**EXERCISE REQUIREMENTS:** Leaving out the pictures, retype the lines from the beginning of the listing through the line containing "18: (334, 350)".

**EXCERPTED RECORDS:**
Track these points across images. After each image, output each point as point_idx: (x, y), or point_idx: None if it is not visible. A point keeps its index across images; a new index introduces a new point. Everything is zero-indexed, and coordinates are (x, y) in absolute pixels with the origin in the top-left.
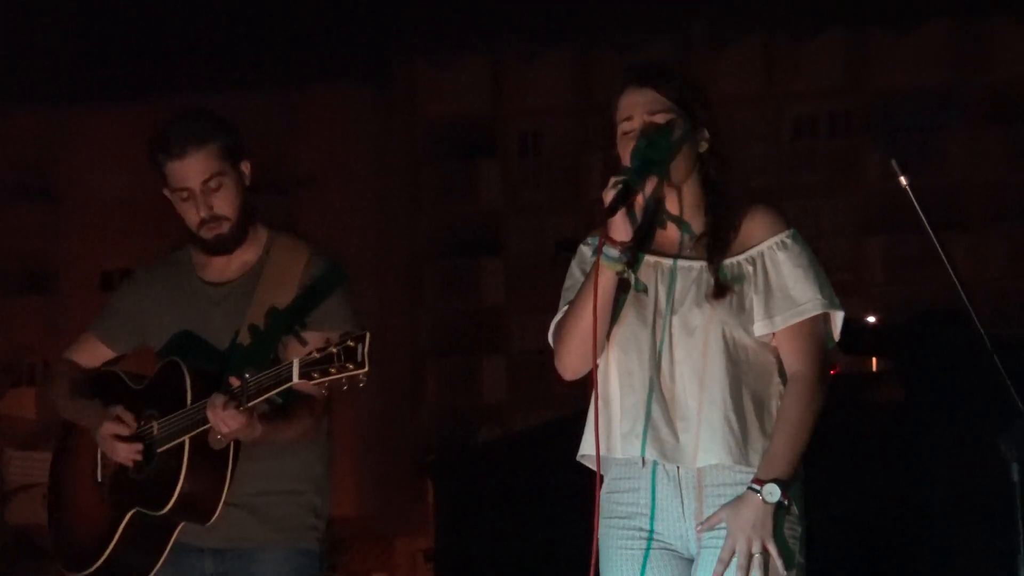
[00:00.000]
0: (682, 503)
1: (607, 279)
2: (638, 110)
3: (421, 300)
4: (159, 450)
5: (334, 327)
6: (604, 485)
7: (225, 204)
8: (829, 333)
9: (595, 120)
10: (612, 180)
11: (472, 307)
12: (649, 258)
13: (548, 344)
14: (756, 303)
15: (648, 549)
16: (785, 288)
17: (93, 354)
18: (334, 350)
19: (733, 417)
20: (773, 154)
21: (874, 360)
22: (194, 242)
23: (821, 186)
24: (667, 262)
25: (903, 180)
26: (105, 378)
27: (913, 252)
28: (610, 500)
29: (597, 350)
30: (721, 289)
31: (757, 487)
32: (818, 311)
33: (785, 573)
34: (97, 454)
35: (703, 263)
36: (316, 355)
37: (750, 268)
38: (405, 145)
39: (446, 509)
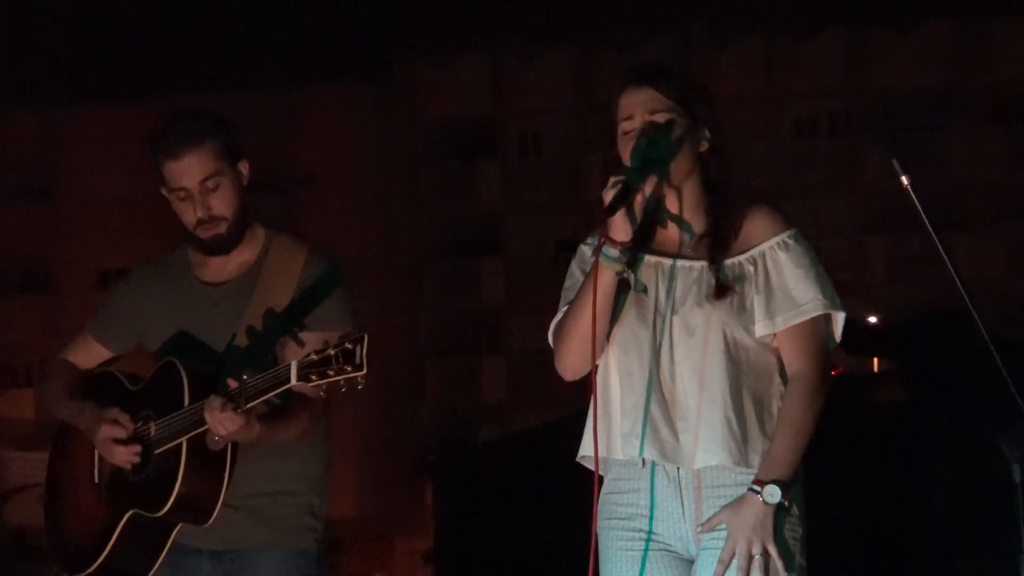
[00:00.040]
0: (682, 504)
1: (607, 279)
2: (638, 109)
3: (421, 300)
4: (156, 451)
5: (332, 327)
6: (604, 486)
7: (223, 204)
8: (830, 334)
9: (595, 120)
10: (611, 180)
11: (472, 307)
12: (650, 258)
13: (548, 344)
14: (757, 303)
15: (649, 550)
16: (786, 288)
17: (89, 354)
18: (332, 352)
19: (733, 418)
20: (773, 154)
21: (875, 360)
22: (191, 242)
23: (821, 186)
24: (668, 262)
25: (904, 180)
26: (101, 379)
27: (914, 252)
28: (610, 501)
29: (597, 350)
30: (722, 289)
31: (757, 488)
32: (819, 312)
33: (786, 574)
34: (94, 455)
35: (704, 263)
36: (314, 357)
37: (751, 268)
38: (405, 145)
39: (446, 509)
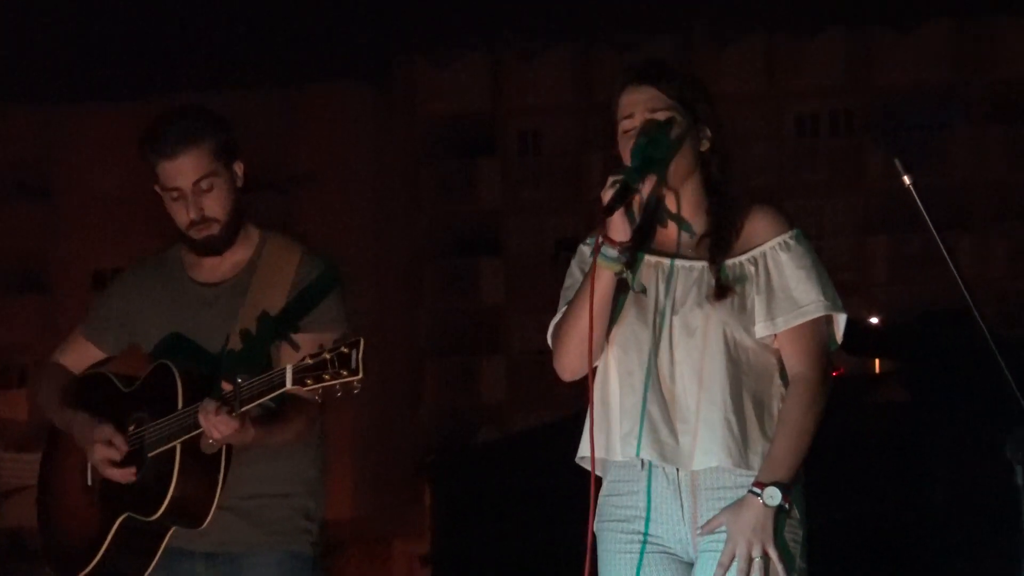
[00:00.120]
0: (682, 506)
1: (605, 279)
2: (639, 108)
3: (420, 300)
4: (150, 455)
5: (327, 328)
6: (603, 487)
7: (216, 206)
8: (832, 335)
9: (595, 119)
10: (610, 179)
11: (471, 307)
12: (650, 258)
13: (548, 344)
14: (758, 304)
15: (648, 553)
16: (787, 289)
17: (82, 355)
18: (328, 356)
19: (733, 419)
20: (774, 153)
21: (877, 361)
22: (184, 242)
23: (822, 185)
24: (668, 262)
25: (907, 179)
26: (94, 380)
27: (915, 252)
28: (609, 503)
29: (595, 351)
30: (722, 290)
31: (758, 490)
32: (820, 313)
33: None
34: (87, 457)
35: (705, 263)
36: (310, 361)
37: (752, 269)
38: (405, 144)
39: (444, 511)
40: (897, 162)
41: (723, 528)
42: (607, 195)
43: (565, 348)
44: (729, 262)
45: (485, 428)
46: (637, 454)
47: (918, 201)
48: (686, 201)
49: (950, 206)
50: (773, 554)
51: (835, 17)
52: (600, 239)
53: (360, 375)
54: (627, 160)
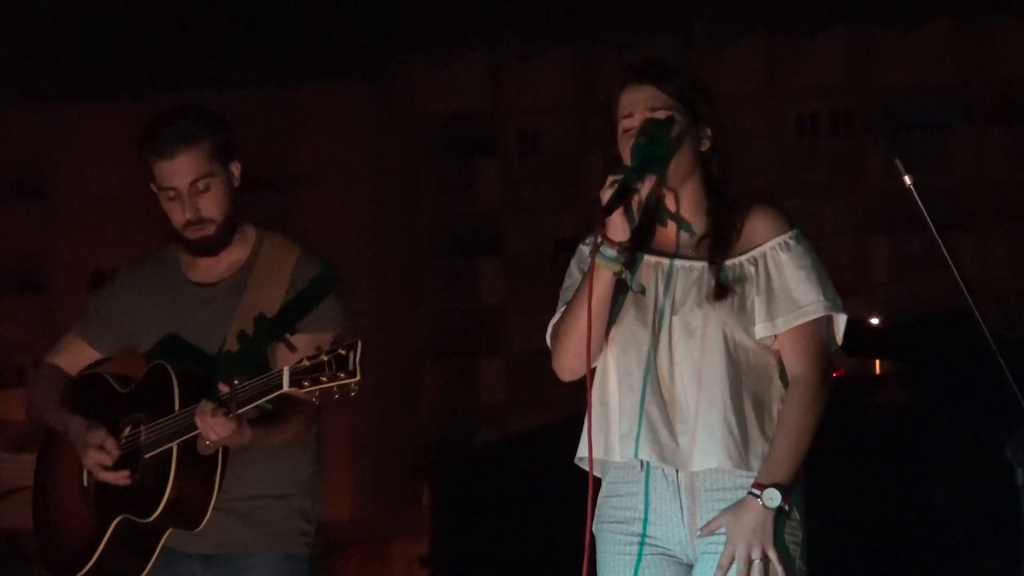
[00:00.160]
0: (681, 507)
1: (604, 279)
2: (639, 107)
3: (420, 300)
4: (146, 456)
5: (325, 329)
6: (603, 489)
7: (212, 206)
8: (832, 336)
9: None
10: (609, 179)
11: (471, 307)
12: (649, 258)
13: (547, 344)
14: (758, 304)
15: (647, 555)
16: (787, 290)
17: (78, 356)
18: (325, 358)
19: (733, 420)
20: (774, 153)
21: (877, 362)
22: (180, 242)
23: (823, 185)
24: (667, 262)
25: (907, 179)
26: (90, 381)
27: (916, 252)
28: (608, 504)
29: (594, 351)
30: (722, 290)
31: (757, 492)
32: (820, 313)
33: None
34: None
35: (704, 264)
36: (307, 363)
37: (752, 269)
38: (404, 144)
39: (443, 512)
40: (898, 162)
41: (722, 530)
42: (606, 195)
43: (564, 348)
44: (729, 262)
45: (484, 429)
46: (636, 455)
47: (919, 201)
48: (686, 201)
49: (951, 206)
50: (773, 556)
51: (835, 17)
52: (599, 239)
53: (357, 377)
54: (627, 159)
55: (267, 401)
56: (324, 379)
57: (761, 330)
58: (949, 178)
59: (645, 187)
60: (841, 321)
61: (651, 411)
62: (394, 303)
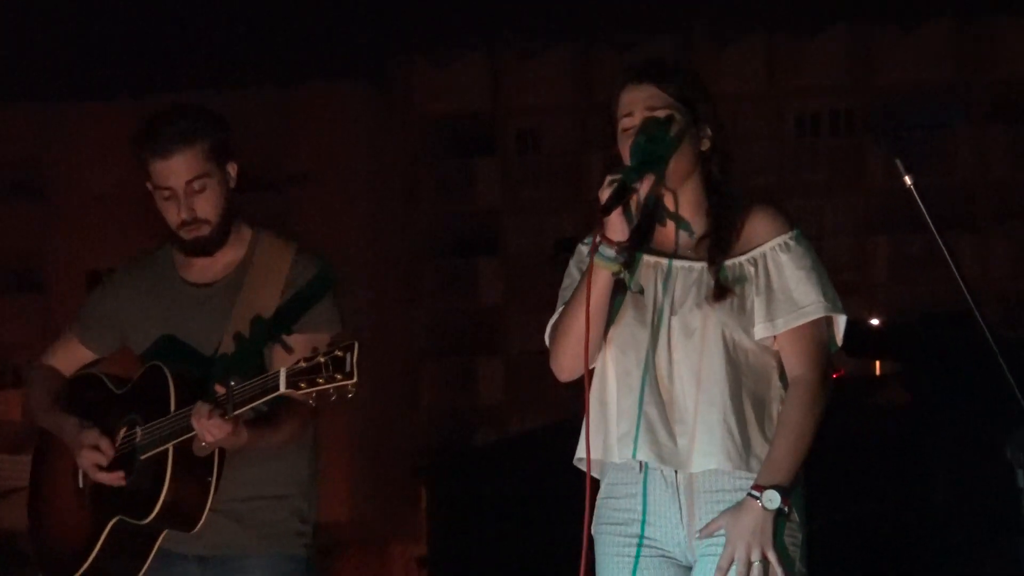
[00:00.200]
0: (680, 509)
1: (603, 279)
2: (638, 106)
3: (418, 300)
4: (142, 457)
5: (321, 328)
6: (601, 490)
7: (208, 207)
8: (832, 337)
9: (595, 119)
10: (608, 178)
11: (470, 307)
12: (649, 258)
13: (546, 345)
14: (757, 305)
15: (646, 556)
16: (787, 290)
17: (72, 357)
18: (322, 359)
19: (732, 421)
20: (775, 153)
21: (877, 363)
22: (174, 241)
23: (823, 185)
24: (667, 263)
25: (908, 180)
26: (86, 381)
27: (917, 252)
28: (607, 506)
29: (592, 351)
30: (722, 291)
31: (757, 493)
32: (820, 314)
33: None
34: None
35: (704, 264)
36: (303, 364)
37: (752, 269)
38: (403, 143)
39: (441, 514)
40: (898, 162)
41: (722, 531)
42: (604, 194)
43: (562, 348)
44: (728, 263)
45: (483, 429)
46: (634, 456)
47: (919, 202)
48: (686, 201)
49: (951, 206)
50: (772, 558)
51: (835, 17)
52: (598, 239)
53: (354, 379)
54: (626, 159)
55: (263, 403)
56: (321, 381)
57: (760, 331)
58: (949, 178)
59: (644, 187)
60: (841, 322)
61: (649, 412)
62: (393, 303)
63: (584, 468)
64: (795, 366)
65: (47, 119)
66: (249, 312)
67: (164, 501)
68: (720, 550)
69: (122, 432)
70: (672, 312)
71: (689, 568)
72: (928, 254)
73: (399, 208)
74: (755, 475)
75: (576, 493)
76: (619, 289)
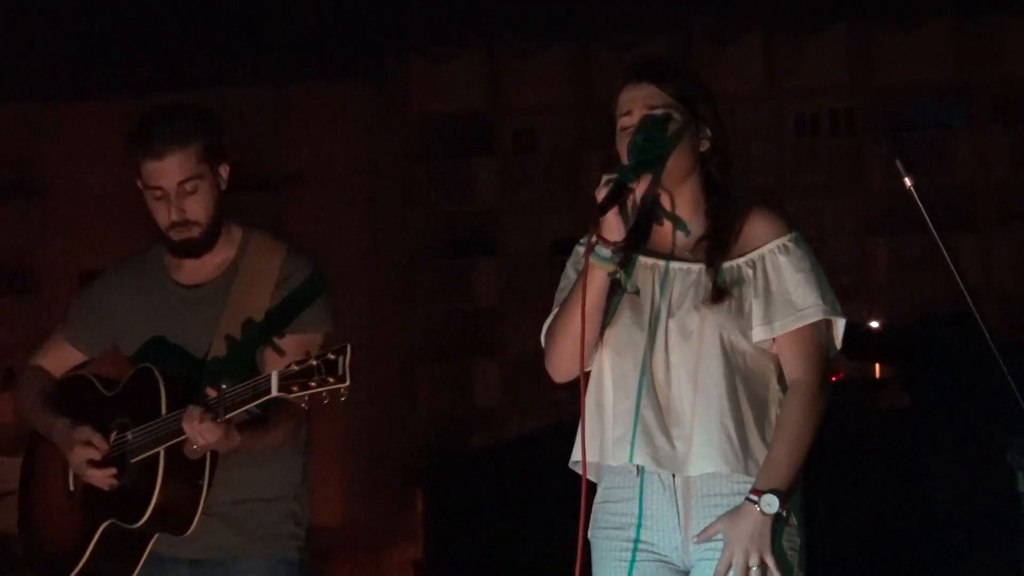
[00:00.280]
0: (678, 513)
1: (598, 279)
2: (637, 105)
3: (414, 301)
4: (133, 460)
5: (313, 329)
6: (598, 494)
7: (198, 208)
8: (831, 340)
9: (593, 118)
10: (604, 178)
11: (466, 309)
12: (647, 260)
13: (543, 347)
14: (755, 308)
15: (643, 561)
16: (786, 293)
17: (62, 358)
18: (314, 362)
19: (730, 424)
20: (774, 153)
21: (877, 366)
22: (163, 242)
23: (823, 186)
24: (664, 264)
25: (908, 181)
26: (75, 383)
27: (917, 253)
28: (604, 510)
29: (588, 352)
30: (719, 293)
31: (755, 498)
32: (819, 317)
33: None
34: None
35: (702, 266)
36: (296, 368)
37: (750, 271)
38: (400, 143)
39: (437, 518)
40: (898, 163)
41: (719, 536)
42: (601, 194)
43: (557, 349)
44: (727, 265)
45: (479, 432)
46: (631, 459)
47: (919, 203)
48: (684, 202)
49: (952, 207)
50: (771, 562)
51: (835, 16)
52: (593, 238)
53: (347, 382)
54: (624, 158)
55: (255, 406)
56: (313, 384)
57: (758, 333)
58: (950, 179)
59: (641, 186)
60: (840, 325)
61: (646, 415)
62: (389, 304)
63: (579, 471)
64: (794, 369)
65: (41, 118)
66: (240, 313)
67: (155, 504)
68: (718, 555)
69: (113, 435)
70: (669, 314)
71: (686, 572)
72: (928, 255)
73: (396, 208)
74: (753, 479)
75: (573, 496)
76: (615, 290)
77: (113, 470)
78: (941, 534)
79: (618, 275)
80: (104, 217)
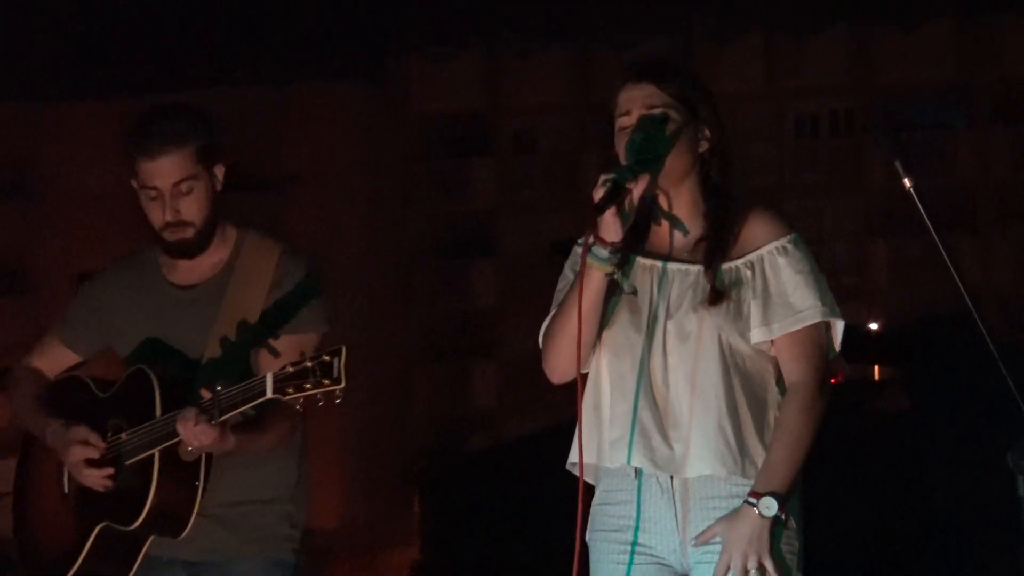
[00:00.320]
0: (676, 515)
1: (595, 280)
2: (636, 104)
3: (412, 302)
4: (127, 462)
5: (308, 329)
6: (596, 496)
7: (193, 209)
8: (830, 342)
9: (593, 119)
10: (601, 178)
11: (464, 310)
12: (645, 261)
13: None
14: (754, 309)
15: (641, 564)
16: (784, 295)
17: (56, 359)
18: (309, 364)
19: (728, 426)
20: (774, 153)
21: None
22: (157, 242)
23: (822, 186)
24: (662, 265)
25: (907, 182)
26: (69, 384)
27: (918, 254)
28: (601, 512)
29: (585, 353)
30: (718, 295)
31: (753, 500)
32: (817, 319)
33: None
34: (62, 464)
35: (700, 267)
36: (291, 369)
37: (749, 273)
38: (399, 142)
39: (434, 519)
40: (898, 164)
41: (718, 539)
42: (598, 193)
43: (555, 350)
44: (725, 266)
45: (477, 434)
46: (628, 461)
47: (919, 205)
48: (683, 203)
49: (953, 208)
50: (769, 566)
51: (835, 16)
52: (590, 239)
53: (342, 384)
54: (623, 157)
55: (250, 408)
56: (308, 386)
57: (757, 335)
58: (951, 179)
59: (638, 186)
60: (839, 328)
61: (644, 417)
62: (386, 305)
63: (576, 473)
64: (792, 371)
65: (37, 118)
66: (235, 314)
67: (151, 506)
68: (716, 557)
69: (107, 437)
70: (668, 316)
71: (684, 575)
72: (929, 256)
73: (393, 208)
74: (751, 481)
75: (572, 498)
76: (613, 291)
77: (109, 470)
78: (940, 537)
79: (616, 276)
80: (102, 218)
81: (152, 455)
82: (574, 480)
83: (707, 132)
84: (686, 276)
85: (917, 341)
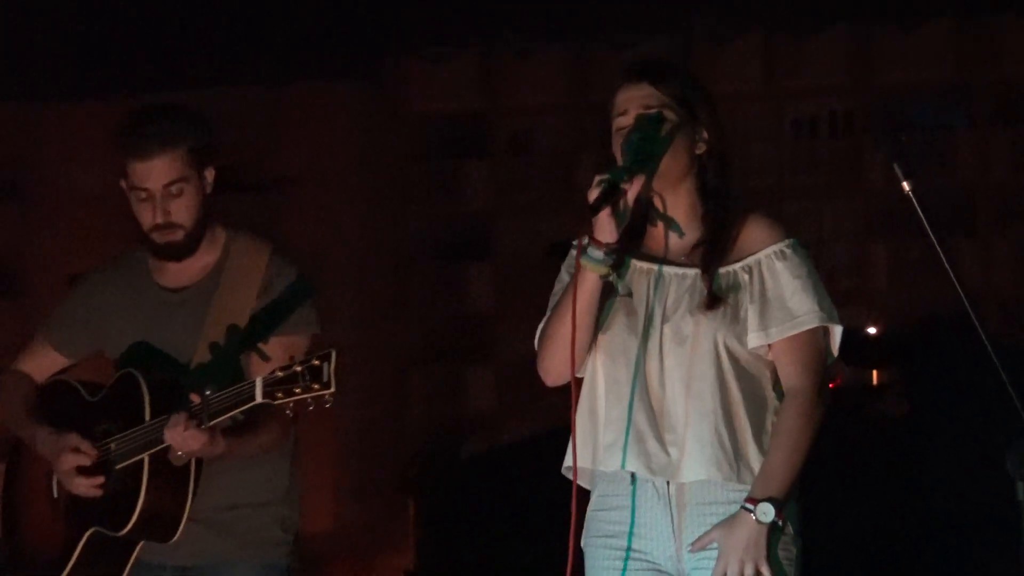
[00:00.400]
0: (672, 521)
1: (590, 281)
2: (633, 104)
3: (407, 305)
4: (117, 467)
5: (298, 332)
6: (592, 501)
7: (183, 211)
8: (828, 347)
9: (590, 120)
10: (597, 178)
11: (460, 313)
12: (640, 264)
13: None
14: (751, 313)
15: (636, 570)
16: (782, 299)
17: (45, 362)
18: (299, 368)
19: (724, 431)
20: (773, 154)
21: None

**WRITTEN ANSWER:**
Track these points across images. After each image, output each point as point_idx: (x, y), or point_idx: None if it is not visible. A point keeps its index across images; a new index introduces a new point. Everything is zero-indexed, and coordinates are (x, y) in absolute pixels with the origin in the top-left.
[00:00.000]
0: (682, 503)
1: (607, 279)
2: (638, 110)
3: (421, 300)
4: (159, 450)
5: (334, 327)
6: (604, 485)
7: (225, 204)
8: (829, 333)
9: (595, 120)
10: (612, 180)
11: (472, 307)
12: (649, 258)
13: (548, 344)
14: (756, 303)
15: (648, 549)
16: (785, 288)
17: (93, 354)
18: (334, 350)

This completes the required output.